People inched out of their offices, stunned. We headed for the one house on site that had a television. The gardener, the workers from the farm and housekeeping had found there way there as well. Twelve or 14 of us watched in shock. Frivolous, silly thoughts sometimes popped into my head. I thought it was strangely funny that this was the first time that the full staff had gathered in this setting – to watch television – something we had never done before. Perhaps it was my mind’s defense system, trying to distract me while it processed what my eyes were seeing. We watched in complete, odd silence. When the first tower collapsed I uttered the only word that was spoken that morning in that room – a monosyllabic expletive. The second tower collapsed. There was nothing to say.
People prepared to leave. I went back to my office. In what was a minor miracle, my sister Penny got through on the phone, calling from Windsor, Ontario.
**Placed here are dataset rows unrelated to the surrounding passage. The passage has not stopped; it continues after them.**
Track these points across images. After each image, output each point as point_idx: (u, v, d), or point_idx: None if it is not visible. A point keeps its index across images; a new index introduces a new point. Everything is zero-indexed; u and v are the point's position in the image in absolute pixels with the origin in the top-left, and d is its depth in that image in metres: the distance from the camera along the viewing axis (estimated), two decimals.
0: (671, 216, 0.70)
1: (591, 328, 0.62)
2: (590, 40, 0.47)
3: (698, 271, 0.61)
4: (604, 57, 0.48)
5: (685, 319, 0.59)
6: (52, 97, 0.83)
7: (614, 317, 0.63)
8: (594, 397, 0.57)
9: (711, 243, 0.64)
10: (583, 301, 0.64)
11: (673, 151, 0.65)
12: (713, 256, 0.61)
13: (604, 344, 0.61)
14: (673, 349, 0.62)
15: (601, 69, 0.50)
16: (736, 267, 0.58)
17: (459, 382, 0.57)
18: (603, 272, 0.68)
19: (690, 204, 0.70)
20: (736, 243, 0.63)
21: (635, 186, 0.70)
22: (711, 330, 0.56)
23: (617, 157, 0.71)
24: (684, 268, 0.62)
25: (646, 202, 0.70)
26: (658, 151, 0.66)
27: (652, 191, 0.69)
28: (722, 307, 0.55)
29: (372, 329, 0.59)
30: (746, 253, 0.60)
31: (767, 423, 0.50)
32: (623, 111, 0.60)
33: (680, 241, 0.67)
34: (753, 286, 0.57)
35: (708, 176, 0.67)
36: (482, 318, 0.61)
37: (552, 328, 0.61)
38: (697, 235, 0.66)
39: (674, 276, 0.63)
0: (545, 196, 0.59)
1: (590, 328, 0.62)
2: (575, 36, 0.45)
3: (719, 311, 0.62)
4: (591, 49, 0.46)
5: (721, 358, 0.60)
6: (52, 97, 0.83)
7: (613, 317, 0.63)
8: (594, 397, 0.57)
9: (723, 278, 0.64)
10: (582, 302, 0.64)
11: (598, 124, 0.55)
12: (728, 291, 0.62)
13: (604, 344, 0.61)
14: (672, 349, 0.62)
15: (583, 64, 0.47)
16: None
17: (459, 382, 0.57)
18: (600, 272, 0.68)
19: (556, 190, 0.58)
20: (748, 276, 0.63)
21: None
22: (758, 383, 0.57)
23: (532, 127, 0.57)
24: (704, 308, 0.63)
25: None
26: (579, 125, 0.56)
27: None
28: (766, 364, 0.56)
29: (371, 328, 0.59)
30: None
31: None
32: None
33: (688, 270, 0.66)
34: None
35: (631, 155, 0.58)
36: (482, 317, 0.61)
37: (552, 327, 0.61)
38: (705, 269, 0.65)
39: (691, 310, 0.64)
She was crying , worried about my safety. How silly that was I thought. I’m 60 miles from there. People at the drugstore where she worked were also crying. The border at Detroit was closed. F-16’s were patrolling the skies. How silly that was I thought. This is done. Almost 700 miles to the west, in another country, parents were taking their kids out of school. How silly I thought.
My wife – who also worked at Glynwood – and I left to pick up my step-daughter Julia at O’Neill High School in Highland Falls. We didn’t say much if anything on the way there. I felt OK until we got to Bear Mountain Bridge. There was bumper to bumper traffic heading home across the bridge, traveling east. The bridge and the approach to it from the Palisades were jammed. I had never seen that before. It hit me. We were the only car going west across the bridge. It felt very very wrong to be going in that direction. I felt shaken. We were not safe.
The kids at the school had been told next to nothing. Rumours were rampant. I was surprised how calm it was inside. More a feeling of light confusion, an unexplained day off school. Not panic, fear or disbelief.
We drove back to Bear Mountain Bridge. Traffic was no better. I was in utter disbelief that they were still collecting the one dollar bridge fee. The definition of ludicrous. I felt a surge of anger. Someone continuing to do their job when their job was of absolutely no consequence. A silly thought wafts in… a man pushing a lawn mower in the middle of the desert.
I remember very little else of that day. I worried about not being able to get through to my two sons. Worried about them worrying. It’s not silly when it’s your own kids. A lot of repetitive television that night – as though somehow the story might change. As though there would be answers. As though there was sense to be made of it.
I don’t know if it was that night or a few nights later. I lay in bed, not sleeping. It was around 2:00 in the morning. I heard what had become a very noticeably absent sound – an airplane in the distance. It had to be a military transport. It had that sound. It was traveling north along the Hudson. Headed for Stewart no doubt. It seemed to be flying in slow motion. It made a low, mournful, sad sound that seemed to drone on and on forever. I felt frightened. I felt like a child.
I recently asked my oldest brother Len for a vivid memory from September 11 and its aftermath. He said that Highway 401 – the thruway that runs from Windsor-Detroit to Montreal – had trucks backed up for many miles for several days because of the closed border. For all those miles along the shoulder of the road they had placed porta-johns for the benefit of the truck drivers. One last silly thought.